ÜBUNGSAUFGABEN:
a - Stimmen die folgenden Aussagen mit der Einführungsrede überein? Beantworten Sie jede mit Ja oder Nein und zitieren Sie die entscheidenden Worte der Rede wörtlich. (i) Der Redner leitet seit August 2011 die Öffentlichkeitsarbeit in der israelischen Botschaft. (ii) Eldad Beck ist bei der Veranstaltung anwesend. (iii) Die Rede wurde auf dem ersten Deutschen Israelkongress gehalten.
b - Beantworten Sie anhand der Einführungsrede die folgenden Fragen:
(i) Für wen springt der Redner ein?
(ii) Wie lautet der Titel des Workshops?
(iii) Unter welchem Begriff wird das Bestreben zusammengefasst, Israel zu diffamieren?
c - Geben Sie aus der Einführungsrede alles von „Für den Laien“ bis hinunter zu „zusammengefasst: der Delegitimierungskampagne.“ wörtlich wieder.

EXTRAHIERTER TEXT:
◇ ◇ ◇

Einführungsrede von Tal Gat
Einführungsrede von Tal Gat
Leiter der Abteilung Öffentlichkeitsarbeit
der Botschaft des Staates Israel
zum Workshop „Delegitimierung Israels“
auf dem 2. Deutschen Israelkongress am 23. Oktober 2011
Sehr geehrte Damen und Herren,
geschätztes Publikum,
verehrte Referenten,
ich möchte den Organisatoren dafür danken, dass ich zu diesem Anlass sprechen
darf. Ich springe heute für den respektablen Journalisten Eldad Beck ein, der heute
nicht mit uns hier sein kann, und versuche, das Thema von jener Perspektive aus zu
beleuchten, mit der ich zu tun habe.
Seit August 2011 bin ich Leiter der Öffentlichkeitsarbeit in der israelischen Botschaft
und versuche, sowohl das facettenreiche Bild meines Landes, als auch Israels
Argumente zu vermitteln.
Hierbei ist zu beobachten, dass sich ein neuer Trend unter den so genannten
„Israelkritikern“ entwickelt, der Israels jüdischen Charakter ablehnt, die
Charakterisierung „jüdisch“ und „demokratisch“ anzweifelt, historische Fakten fälscht,
notorisch stereotype und verunglimpfende Begriffe verwendet um Israel zu
beschreiben, jeden Schritt angreift, den Israel zur Selbstverteidigung unternimmt,
mörderische Terrorakte gegen Zivilisten legitimiert und so weiter und so fort.
Für den Laien entsteht so ein Bild eines dämonischen, gnadenlosen und grausamen
Staates. Indem sie so viele Unterstützer wie möglich für diese Behauptungen
gewinnen, zielen diese „Israelkritiker“ darauf ab, Israels Ansehen zu schädigen und
so sein Existenzrecht in Frage zu stellen. An dieser Stelle überschreiten sie
allerdings das Maß, Israel fair und konstruktiv zu kritisieren und ihr Bestreben in allen
Lebens- und Alltagsbereichen, Israel zu diffamieren, wird unter dem folgenden Begriff
zusammengefasst: der Delegitimierungskampagne.

◇ ◇ ◇

ROHDATEN:
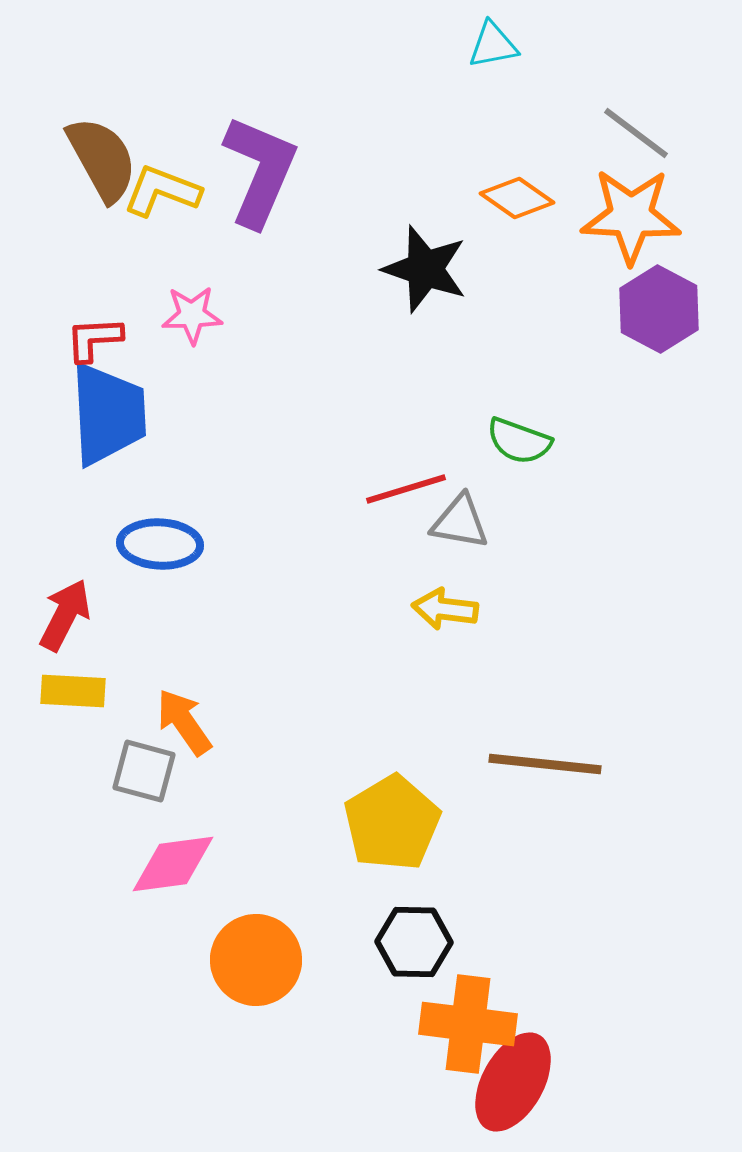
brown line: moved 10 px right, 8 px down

◇ ◇ ◇

LÖSUNGEN:
a -
(i) Ja: „Seit August 2011 bin ich Leiter der Öffentlichkeitsarbeit in der israelischen Botschaft“
(ii) Nein: „der heute nicht mit uns hier sein kann“
(iii) Nein: „auf dem 2. Deutschen Israelkongress am 23. Oktober 2011“

b -
(i) Für den Journalisten Eldad Beck.
(ii) „Delegitimierung Israels“
(iii) Unter dem Begriff der Delegitimierungskampagne.

c -
Für den Laien entsteht so ein Bild eines dämonischen, gnadenlosen und grausamen
Staates. Indem sie so viele Unterstützer wie möglich für diese Behauptungen
gewinnen, zielen diese „Israelkritiker“ darauf ab, Israels Ansehen zu schädigen und
so sein Existenzrecht in Frage zu stellen. An dieser Stelle überschreiten sie
allerdings das Maß, Israel fair und konstruktiv zu kritisieren und ihr Bestreben in allen
Lebens- und Alltagsbereichen, Israel zu diffamieren, wird unter dem folgenden Begriff
zusammengefasst: der Delegitimierungskampagne.